Thursday, May 23, 2019

Pulling power

July 29, 2016 by  
Filed under Fen Tiger

JD481626  138086

Hiring a tractor might be cheaper than buying one, but Fen Tiger still likes to drive his own machine.

Not so long ago, a straightforward purchase was the norm when buying a tractor. You paid cash on delivery, which then turned into a 0% finance deal or a one-plus-two annual payment with a little interest added on. Life was relatively simple. Everyone was happy.

But that has all changed. Low commodity prices and uncertainty over post-Brexit support for agriculture mean everything is in a state of flux. And until prospects become clearer, the time for further penny-pinching has arrived – at least when it comes to farm machinery.

To hire or to buy? Well, as an example, let’s look at a typical main farm tractor working 750 to 1,000 hours per season. To buy a tractor will cost more than £100,000 – especially if you want a machine with front linkage, front PTO and guidance ready.

Instead, I asked two firms about a 10-week hire and obtained the following quotes: My main tractor dealer wanted £800 per week for a 220 horse power, whereas a full-time hire specialist wanted £720, £730 and £750 for similar sized tractors but all different colours.

I’m rather disorganised and perhaps the higher prices reflected a late enquiry. Had I broached the subject six months ago, I could have saved myself some money. But none of the tractors could be supplied with guidance – which is unfortunate as these days I can’t drive straight without it.


Financially, though, the benefits of hire look promising. Machinery hire can be put against taxable income and the cost of any expensive breakdown falls on the supplier’s shoulders with a replacement machine delivered to the field within 24 hours.

Had I been more organised, a 10-week hire would have got me the spec I wanted and a nearly new machine – without any repair bills. It is a very tempting offer and perhaps therefore unsurprising that many farms now hire in all or most of their main machines.

There are other advantages too. If your farm requires the services of part-time staff, then the hire fleet is probably the best way forward. If you want to purchase your own tractors and expect casual staff to look after them then you may be looking at an expensive problem.

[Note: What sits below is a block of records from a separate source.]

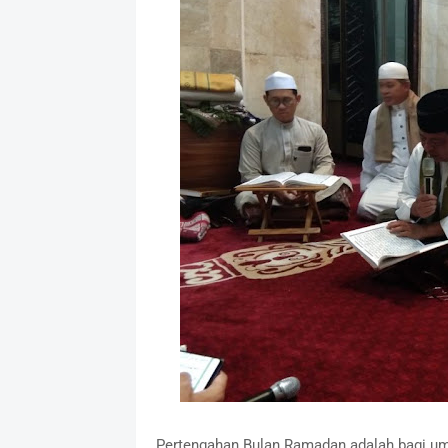
Pertengahan Bulan Ramadan adalah bagi uma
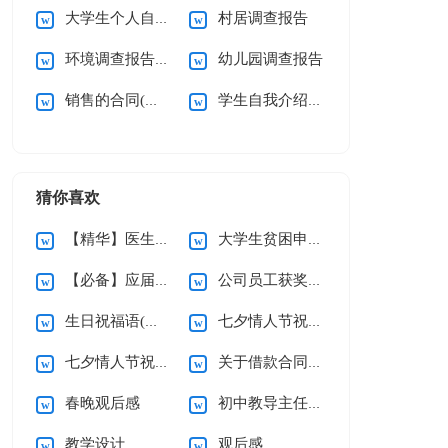
大学生个人自我介绍
村居调查报告
环境调查报告汇编15篇
幼儿园调查报告
销售的合同(通用15篇)
学生自我介绍(集锦15篇)
猜你喜欢
【精华】医生的辞职报告三篇
大学生贫困申请书(精选15篇)
【必备】应届生求职信四篇
公司员工获奖感言
生日祝福语(精选15篇)
七夕情人节祝福语汇编15篇
七夕情人节祝福语汇编15篇
关于借款合同合集15篇
春晚观后感
初中教导主任个人述职报告
教学设计
观后感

Being an owner-driver, my main concern is that I expect high standards. If they drop, it is not a happy ship – and that is putting it bluntly. A brand new tractor standing in the yard is a special event. New cars do not interest me but a new tractor earns me money.

Owner-drivers like me all have our little funny ways. After taking delivery of a new tractor, it is nice to move my essentials into the pristine cab and put everything in its proper place – including my pen, pencil, notebook, calculator and mobile phone.


It is probably why I have remained loyal to one particular colour tractor – I know everything will fit into its own place. My cab is neat and tidy and I find it reassuring that if I start off clean and tidy, somehow the tractor reflects my state of mind and the job goes well.

Perhaps it is the first step towards insanity. But many times I have helped a neighbour, sitting in their tractor beside a half-opened toolbox, spanners under my feet, a can of WD40 that sprays every time I sit down and a steering wheel and gear lever covered grease. Those jobs never go well.

Usually there is dust everywhere and a back window held shut by a cardboard wedge to boot. It is no way to look after a tractor – not even for a livestock farmer. One-man one-tractor is my motto and it has always worked for me.


Bear in mind too that it takes time and organisation to service a tractor and do the job right. If one man drives and looks after that tractor, everything is done on time. With multiple drivers, everybody assumes somebody else has done the servicing – and then breakdowns ensue.

Of course, fewer people these days pay cash on delivery for tractors – it’s an awful lot of money all at once. Thankfully, hire or lease purchase allows you to pay off the full amount over a set period – and provided you stick to the agreement, the machine is then yours.

I’m reluctant to change the habit of a lifetime. I like owning my main tractor – even though, as my accountant points out, there are probably better deals out there. But giving up ownership in favour of hire is not an easy decision – even if it makes financial sense.

As a result, I will be an owner-driver for a good few years yet.